**Page text:**
BEGIN

Skip to content

CLI Commands API

The Scrap-E command-line interface provides powerful tools for scraping operations. This reference documents all available commands and their options.

Main Command

scrap-e

The root command with global options available to all subcommands.

scrap-e [GLOBAL_OPTIONS] COMMAND [COMMAND_OPTIONS]

Global Options

Option Description Default
--version Show version and exit -
--config PATH Path to configuration file None
--debug/--no-debug Enable debug mode False
--help Show help message -

Configuration

Global configuration affects all commands:

# Using configuration file
scrap-e --config scraper.yaml scrape https://example.com

# Debug mode for detailed logging
scrap-e --debug scrape https://example.com

Commands

scrape

Scrape data from a single URL.

scrap-e scrape URL [OPTIONS]

Arguments

  • URL - The URL to scrape (required)

END

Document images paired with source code
BEGIN

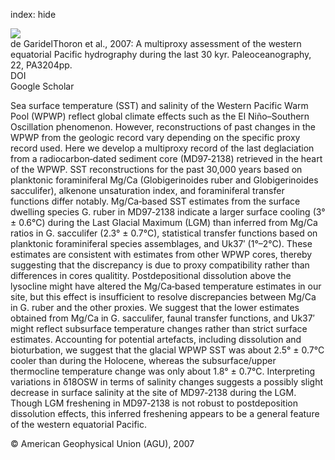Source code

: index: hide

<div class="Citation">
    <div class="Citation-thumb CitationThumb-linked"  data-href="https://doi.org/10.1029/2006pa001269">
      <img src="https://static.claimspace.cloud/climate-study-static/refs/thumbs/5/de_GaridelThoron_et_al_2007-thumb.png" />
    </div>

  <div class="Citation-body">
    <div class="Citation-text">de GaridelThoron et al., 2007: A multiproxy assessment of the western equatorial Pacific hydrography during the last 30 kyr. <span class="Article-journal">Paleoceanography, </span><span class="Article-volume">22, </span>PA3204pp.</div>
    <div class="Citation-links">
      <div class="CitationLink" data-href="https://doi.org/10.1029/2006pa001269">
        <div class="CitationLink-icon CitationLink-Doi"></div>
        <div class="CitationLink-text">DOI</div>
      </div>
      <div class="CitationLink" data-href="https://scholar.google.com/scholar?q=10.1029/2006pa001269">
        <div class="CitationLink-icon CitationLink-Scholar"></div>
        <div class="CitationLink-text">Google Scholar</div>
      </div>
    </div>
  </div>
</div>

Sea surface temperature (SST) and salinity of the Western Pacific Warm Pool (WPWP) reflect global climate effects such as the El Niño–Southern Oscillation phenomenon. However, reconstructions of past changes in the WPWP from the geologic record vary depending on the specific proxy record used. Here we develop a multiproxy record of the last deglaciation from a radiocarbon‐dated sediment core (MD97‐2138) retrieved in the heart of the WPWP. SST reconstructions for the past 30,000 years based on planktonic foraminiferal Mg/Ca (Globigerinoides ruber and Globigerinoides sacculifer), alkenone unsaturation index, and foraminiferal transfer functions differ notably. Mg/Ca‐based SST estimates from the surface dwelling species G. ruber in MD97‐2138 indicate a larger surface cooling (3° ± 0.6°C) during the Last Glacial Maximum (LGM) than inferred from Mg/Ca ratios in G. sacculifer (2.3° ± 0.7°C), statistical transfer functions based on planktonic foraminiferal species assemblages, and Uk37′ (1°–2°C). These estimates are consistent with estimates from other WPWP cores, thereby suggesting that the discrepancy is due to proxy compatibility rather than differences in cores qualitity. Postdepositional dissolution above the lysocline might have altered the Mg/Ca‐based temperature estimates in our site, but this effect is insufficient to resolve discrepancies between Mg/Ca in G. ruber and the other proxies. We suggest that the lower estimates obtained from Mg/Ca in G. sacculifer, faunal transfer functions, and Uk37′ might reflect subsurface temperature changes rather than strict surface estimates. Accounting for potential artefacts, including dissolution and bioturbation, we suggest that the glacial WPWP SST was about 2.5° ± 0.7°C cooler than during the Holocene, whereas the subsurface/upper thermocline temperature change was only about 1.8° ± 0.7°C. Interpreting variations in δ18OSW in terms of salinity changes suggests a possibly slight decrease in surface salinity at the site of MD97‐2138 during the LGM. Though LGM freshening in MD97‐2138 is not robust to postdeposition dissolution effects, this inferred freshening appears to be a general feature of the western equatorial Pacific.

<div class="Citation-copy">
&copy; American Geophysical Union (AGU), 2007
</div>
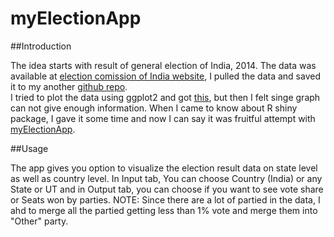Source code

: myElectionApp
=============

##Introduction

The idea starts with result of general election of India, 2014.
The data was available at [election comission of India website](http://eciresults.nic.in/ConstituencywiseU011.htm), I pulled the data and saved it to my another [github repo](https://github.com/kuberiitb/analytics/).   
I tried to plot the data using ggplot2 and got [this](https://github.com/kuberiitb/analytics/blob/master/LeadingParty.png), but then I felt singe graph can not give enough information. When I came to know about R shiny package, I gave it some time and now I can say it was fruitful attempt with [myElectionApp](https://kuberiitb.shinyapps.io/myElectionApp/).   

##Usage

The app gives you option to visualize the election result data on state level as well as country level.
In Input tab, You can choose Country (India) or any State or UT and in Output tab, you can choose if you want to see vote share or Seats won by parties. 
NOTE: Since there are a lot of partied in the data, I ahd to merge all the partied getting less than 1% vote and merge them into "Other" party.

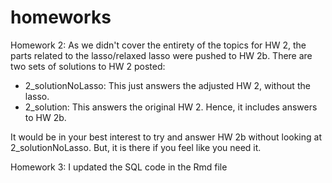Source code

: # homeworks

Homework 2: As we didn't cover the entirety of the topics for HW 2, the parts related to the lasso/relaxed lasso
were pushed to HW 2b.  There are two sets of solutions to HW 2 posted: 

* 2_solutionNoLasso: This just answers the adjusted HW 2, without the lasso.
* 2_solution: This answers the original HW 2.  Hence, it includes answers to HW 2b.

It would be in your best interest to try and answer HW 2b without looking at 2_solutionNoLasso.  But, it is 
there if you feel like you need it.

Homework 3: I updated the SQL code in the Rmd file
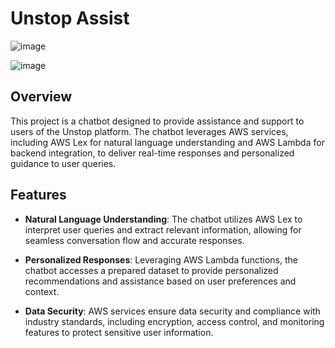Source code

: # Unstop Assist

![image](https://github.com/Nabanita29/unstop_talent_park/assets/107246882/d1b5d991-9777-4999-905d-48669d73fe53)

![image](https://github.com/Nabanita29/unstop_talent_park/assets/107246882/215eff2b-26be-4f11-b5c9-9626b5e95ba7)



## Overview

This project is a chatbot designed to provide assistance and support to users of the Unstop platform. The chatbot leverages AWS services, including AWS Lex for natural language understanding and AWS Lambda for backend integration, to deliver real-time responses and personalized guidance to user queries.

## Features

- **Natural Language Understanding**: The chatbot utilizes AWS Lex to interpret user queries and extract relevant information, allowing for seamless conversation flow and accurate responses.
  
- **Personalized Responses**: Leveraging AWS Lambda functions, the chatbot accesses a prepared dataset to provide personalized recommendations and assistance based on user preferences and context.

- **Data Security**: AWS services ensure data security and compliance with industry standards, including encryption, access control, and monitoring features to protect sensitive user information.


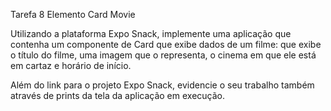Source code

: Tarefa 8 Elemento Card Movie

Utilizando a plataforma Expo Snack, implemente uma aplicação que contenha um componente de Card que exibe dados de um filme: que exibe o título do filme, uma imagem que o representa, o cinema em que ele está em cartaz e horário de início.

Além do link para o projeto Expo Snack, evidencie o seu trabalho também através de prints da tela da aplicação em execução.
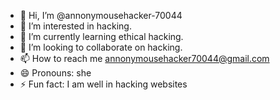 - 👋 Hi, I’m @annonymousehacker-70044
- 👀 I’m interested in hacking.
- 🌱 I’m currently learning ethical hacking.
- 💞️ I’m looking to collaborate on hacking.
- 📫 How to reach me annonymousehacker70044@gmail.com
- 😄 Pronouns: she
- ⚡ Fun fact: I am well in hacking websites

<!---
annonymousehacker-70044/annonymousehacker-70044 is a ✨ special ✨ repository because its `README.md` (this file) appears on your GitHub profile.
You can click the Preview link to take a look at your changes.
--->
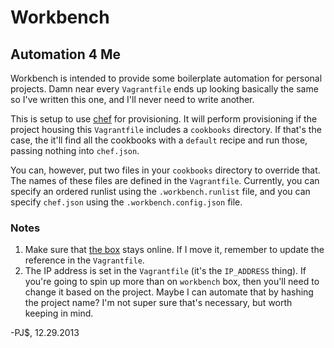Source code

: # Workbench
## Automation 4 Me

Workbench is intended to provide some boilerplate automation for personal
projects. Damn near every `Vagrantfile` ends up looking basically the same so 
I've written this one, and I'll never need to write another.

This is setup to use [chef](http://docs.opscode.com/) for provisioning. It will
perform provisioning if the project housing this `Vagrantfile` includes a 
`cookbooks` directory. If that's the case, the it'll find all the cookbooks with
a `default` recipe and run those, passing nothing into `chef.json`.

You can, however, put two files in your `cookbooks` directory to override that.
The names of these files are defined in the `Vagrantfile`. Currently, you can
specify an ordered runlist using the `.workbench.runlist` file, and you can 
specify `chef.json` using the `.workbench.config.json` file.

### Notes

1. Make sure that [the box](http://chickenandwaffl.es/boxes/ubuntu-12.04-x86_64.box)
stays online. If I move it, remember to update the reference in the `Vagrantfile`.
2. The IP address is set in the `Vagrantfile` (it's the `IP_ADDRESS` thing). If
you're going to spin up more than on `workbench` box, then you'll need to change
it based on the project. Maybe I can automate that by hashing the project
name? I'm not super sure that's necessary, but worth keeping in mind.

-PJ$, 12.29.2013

END

**Your assignment:** Echo the part of the CLI commands page from "Skip to content" to "to all subcommands." word for word. The records have no connection to the text.

**Answer box:**
Skip to content

CLI Commands API

The Scrap-E command-line interface provides powerful tools for scraping operations. This reference documents all available commands and their options.

Main Command

scrap-e

The root command with global options available to all subcommands.